(Extracted records)
====
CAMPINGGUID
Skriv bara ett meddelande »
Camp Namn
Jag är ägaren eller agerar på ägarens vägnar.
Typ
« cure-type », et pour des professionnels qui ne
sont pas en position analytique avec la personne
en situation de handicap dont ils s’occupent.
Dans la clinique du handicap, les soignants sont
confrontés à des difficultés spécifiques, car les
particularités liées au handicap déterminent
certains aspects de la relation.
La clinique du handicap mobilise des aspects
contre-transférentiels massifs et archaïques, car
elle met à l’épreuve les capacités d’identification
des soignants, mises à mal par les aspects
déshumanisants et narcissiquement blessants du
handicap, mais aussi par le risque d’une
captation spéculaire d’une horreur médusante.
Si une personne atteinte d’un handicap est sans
====
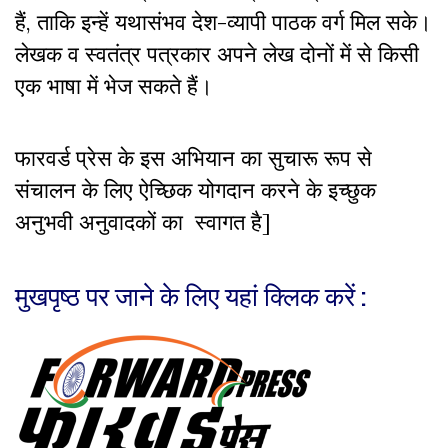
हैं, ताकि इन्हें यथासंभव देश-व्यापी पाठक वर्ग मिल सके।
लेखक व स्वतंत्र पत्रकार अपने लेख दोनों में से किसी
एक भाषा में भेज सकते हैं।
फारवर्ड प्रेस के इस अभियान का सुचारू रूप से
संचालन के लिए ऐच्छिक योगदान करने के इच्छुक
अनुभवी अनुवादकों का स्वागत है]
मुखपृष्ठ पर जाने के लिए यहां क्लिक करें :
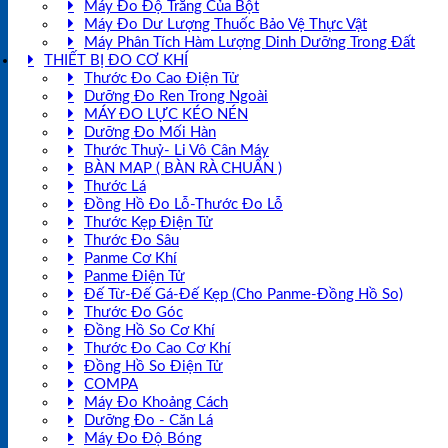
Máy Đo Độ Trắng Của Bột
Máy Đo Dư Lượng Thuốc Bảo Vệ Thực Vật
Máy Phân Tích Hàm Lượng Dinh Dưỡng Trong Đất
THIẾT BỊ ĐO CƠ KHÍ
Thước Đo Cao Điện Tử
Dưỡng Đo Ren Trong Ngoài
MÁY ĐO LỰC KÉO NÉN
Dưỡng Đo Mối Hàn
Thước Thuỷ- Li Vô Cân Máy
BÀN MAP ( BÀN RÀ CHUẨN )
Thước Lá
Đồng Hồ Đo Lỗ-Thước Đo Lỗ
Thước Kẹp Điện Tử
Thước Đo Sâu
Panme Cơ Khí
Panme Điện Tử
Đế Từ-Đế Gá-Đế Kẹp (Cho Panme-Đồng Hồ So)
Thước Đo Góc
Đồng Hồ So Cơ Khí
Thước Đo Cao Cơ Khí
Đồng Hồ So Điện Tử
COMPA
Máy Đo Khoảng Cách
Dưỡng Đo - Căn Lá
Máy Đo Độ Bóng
====
• [Your instructions]: Scan the records above for the string "Đồng", then select every line that holds it.

• [Answer box]:
Đồng Hồ Đo Lỗ-Thước Đo Lỗ
Đế Từ-Đế Gá-Đế Kẹp (Cho Panme-Đồng Hồ So)
Đồng Hồ So Cơ Khí
Đồng Hồ So Điện Tử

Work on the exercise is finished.